Until Bill Bradley stops telling fuzzy stories about his dad, and starts
getting on one side or the other of the physician assisted suicide debate
I have to presume he supports it, to my detriment. I give Bill a "D" for
not doing his homework or study, thereby being ill prepared for
examination.

John McCain was also present by teleconference. Mr McCain may be as close
as we get to having a truman-esque candidate this election. Like or
despise him he is passionate about what he thinks he is endeavoring to
do. His antiestablishment republicanism played like fresh air to people
who wear daily the yoke of agency regimentation. His stance was enhanced
by knowing when to quit, of all the politicians John took the fewest
questions. Brevity may have been his best defense. He did answer some of
the right questions right, endorsing increased spending for VA, for all
the wrong reasons, omitting VA's PCA program entirely. I give John McCain
a "C" for at least being somewhat conversant on our issues.
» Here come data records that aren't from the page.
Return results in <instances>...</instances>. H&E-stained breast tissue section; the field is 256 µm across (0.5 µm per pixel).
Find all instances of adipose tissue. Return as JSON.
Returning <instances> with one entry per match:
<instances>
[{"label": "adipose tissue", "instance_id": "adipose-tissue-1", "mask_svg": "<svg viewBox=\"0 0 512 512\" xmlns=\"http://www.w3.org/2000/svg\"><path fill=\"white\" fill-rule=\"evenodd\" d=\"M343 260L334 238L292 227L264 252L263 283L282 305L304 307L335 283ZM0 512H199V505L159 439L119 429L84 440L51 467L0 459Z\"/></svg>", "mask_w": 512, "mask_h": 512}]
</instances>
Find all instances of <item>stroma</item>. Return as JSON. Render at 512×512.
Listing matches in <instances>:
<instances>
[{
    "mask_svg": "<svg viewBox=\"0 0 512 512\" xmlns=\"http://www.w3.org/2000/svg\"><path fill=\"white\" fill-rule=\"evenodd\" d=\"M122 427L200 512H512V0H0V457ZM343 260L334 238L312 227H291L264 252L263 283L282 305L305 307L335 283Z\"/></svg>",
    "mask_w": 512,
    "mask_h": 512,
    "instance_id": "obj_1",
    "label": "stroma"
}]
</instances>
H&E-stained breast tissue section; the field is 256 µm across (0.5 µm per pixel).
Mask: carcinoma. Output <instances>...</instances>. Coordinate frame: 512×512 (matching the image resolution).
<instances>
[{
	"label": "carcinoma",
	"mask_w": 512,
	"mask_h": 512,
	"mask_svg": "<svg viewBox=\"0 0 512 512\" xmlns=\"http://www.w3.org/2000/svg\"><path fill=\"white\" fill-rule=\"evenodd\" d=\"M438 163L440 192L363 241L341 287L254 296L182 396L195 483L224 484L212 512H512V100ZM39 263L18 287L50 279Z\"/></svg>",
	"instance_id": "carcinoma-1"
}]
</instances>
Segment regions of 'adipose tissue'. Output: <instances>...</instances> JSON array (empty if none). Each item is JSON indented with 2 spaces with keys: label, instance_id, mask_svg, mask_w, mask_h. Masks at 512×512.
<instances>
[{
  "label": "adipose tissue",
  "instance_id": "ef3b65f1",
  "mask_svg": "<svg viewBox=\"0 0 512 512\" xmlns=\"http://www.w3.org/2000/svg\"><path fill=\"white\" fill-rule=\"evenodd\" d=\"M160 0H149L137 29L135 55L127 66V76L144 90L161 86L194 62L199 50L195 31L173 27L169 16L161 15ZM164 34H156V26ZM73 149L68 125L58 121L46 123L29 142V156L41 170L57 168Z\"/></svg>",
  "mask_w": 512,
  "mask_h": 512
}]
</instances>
I will no doubt provoke some ire among my readers due to my marginal
marks of all the politicians present at this first ever disability forum.
I am not surprised that such powerful driven men would be so uninformed
of issues pertinent to our minority. Nobody has ever even thought to work
the wards and rehab centers before, in this way. I applaud that such an
endeavor was even attempted by the agencies involved. I will begrudgingly
forego this time asking more hardball questions. IDEA was only lightly
touched VR, and the 8th circuit's miss-steps were unquestioned, to our
loss. Until these guys get the bar-tab for the 8th circuit in particular
no one is going to do much about our civil rights.

To my jaundiced eyes there are two clearly superior choices in Al Gore
and John McCain, partisan aficionado's have one to pick from column 'A'
and one to pick from column 'B'. It's something anyway. As Andy Jackson
once said "vote early, and vote often".